Things were on the cusp of change, however. Roberts noticed that, just the year before he published, the Dutch had seized a fort of their own from the Portuguese at Elmina, in present-day Ghana. It was their route into capturing a share of the sugar trade, which Roberts thought hardly worth mentioning because the Portuguese controlled its coastal production so tightly. In this, he would largely be proved right, at least with respect to sugar made in Africa. But what he failed to foresee was the eventual English involvement in trading slaves, which just a few decades after his publishing would begin to emerge.
Roberts’s only mention of any transatlantic slave trade was when discussing the Portuguese relationship with the Kingdom of Kongo — something he seems to have known very little about. Roberts’s ignorance was understandable given the English at that stage had only traded to any great extent in the Gulf of Guinea, where the Portuguese largely bought only sugar and gold. The Portuguese policy in the Gulf was to not buy slaves there in case the demand interfered with the supply of those both working the mines further inland and carrying the gold to the coast (I expect this extended to those who worked their sugar plantations in Africa too). Indeed, Roberts’s only mention of slaves in the region was a throwaway remark about the local owners of enslaved carriers of gold being defrauded by the aforementioned brokers who traded with Dutch and English ships. Otherwise, the Portuguese monopoly on the African slave trade was so total that he seems to have assumed that they must have actually conquered Kongo, rather than buying from certain local rulers, in order to take so many tens of thousands of people overseas. It didn’t even cross his mind that the English might be able to become involved. (The only English involvement in the slave trade to that point, that I know of, was when almost 70 years earlier John Hawkins had briefly attempted to muscle in on the Portuguese trade in three raiding-and-trading voyages in the 1560s — an attempt that had been cut short by the Spanish destroying his fleet.)

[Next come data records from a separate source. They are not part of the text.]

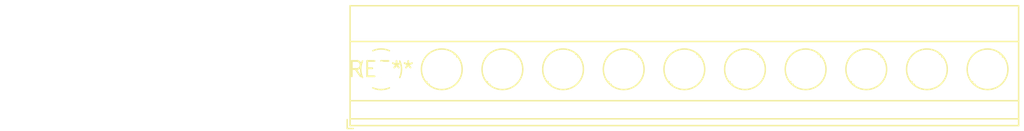
<source format=kicad_pcb>
(kicad_pcb (version 20240108) (generator pcbnew)

  (general
    (thickness 1.6)
  )

  (paper "A4")
  (layers
    (0 "F.Cu" signal)
    (31 "B.Cu" signal)
    (32 "B.Adhes" user "B.Adhesive")
    (33 "F.Adhes" user "F.Adhesive")
    (34 "B.Paste" user)
    (35 "F.Paste" user)
    (36 "B.SilkS" user "B.Silkscreen")
    (37 "F.SilkS" user "F.Silkscreen")
    (38 "B.Mask" user)
    (39 "F.Mask" user)
    (40 "Dwgs.User" user "User.Drawings")
    (41 "Cmts.User" user "User.Comments")
    (42 "Eco1.User" user "User.Eco1")
    (43 "Eco2.User" user "User.Eco2")
    (44 "Edge.Cuts" user)
    (45 "Margin" user)
    (46 "B.CrtYd" user "B.Courtyard")
    (47 "F.CrtYd" user "F.Courtyard")
    (48 "B.Fab" user)
    (49 "F.Fab" user)
    (50 "User.1" user)
    (51 "User.2" user)
    (52 "User.3" user)
    (53 "User.4" user)
    (54 "User.5" user)
    (55 "User.6" user)
    (56 "User.7" user)
    (57 "User.8" user)
    (58 "User.9" user)
  )

  (setup
    (pad_to_mask_clearance 0)
    (pcbplotparams
      (layerselection 0x00010fc_ffffffff)
      (plot_on_all_layers_selection 0x0000000_00000000)
      (disableapertmacros false)
      (usegerberextensions false)
      (usegerberattributes false)
      (usegerberadvancedattributes false)
      (creategerberjobfile false)
      (dashed_line_dash_ratio 12.000000)
      (dashed_line_gap_ratio 3.000000)
      (svgprecision 4)
      (plotframeref false)
      (viasonmask false)
      (mode 1)
      (useauxorigin false)
      (hpglpennumber 1)
      (hpglpenspeed 20)
      (hpglpendiameter 15.000000)
      (dxfpolygonmode false)
      (dxfimperialunits false)
      (dxfusepcbnewfont false)
      (psnegative false)
      (psa4output false)
      (plotreference false)
      (plotvalue false)
      (plotinvisibletext false)
      (sketchpadsonfab false)
      (subtractmaskfromsilk false)
      (outputformat 1)
      (mirror false)
      (drillshape 1)
      (scaleselection 1)
      (outputdirectory "")
    )
  )

  (net 0 "")

  (footprint "TerminalBlock_Phoenix_MKDS-1,5-11_1x11_P5.00mm_Horizontal" (layer "F.Cu") (at 0 0))

)

</source>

So the Atlantic trades that would become so famous, and infamous, were in 1638 still to come. Other than the cod of Newfoundland’s coast, which was fished almost as an extension of England’s, the English received the goods of the Americas by buying them indirectly in Portugal and Spain. Its older Atlantic imports, of Moroccan sugar and Guinean gold, were otherwise apparently in decline. As for England’s far more important Asian and European trades, which feature so much more prominently in Roberts’s work, those will have to be for another time.